The Efficacy and Safety of Nicorandil for Periprocedural Myocardial Injury in Patients Undergoing PCI: A Meta-Analysis.
Lu, Y, Hu, W, Song, Q, Wang, Q
Journal of interventional cardiology. 2020;:3293587
Abstract
PURPOSE To evaluate the efficacy and safety of nicorandil for periprocedural myocardial injury in patients undergoing PCI through meta-analysis of randomized controlled trials. METHODS We analyzed the clinical data of patients including the incidence of periprocedural myocardial injury (PMI) and major adverse cardiovascular events (MACE) from selected articles.
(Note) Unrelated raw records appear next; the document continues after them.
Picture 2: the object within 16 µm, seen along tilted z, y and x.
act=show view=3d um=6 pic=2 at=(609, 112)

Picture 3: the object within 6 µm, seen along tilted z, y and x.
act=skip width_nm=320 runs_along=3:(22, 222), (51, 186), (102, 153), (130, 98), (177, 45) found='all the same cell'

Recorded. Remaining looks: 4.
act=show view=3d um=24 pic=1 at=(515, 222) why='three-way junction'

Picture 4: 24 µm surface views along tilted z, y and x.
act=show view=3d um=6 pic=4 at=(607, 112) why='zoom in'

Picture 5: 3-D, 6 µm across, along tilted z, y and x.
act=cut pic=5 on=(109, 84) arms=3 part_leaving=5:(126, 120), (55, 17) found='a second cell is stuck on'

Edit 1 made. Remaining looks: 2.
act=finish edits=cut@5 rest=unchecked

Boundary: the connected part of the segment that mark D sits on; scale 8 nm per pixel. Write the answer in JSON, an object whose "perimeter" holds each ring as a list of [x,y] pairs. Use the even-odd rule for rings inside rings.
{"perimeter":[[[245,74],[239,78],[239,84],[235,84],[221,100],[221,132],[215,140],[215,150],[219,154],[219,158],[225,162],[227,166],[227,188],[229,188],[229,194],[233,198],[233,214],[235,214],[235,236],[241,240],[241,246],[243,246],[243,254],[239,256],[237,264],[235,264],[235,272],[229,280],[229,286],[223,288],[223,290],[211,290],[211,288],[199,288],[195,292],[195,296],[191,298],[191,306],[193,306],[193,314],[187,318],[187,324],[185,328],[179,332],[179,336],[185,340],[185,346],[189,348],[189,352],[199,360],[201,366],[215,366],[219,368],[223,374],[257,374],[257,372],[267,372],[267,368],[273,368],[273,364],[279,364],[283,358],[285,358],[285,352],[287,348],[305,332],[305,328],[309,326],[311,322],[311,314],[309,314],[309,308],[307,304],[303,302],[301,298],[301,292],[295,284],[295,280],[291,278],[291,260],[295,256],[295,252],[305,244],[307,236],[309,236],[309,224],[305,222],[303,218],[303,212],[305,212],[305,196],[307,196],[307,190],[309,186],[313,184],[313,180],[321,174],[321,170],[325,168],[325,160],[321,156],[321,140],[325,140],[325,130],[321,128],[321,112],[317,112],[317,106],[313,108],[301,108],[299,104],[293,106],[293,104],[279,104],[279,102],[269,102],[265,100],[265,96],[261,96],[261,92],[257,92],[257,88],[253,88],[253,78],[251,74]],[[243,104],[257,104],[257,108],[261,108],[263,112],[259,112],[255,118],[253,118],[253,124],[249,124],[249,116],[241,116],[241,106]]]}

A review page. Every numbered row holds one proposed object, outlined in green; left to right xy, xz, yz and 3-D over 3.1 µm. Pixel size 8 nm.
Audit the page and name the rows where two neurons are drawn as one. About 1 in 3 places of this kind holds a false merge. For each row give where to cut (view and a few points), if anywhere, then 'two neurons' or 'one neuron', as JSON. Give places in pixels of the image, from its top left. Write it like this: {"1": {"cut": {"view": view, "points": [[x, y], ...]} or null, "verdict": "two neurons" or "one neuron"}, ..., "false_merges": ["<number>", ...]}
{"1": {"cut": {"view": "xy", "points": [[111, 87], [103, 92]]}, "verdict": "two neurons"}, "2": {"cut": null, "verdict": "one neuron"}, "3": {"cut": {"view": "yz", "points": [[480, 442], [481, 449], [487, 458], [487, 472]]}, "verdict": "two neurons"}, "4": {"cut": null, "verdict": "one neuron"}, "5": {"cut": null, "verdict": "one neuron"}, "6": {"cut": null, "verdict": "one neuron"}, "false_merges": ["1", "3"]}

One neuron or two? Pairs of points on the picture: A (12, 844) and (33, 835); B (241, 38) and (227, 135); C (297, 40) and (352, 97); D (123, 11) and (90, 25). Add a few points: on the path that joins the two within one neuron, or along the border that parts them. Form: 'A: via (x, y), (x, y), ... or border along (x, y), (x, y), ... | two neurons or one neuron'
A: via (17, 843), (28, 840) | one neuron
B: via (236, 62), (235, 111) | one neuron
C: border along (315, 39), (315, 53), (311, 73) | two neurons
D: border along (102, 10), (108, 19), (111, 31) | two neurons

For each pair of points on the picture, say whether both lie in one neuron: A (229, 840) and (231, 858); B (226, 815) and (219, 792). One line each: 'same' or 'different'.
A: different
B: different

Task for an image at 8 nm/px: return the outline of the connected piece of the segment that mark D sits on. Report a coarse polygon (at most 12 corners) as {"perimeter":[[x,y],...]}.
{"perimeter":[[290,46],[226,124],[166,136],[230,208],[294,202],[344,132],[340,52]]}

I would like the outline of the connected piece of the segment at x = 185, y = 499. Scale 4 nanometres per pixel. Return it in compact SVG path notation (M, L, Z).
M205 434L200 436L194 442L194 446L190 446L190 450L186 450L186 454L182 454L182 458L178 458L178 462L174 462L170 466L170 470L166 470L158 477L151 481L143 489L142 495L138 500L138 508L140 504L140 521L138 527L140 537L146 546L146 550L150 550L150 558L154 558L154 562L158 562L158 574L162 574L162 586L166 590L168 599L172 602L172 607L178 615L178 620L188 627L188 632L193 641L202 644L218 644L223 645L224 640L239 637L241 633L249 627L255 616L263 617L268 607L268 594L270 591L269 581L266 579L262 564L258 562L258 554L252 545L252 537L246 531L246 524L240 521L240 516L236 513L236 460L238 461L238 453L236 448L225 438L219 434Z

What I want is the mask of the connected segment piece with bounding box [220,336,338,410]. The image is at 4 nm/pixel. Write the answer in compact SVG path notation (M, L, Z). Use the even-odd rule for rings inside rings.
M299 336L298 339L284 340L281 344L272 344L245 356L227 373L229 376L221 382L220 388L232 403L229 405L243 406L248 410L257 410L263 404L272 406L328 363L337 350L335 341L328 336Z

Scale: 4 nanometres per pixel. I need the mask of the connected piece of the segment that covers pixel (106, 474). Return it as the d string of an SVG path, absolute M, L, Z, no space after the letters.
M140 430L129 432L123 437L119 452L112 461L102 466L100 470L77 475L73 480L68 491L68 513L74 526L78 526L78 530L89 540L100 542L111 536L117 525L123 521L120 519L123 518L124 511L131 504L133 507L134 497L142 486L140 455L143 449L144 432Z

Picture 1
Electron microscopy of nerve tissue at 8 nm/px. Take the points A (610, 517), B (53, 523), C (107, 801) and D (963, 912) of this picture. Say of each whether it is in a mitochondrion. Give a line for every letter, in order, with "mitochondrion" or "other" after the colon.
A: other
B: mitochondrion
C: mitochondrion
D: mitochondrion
RCTs were retrieved from medical literature databases. RR and 95% confidence intervals (CI) were calculated to compare the endpoints. RESULTS In total, 15 articles (16 trial comparisons) were retrieved which contained 2221 patients. In general, 1130 patients (50.9%) were randomized to the experimental group, whereas 1091 patients (49.1%) were randomized to the control group. The result showed that nicorandil significantly reduced the incidence of PMI and MACE after PCI compared to the control group. CONCLUSIONS Overall, early use of nicorandil in patients undergoing percutaneous coronary intervention (PCI) was associated with a significant reduction of PMI and MACE.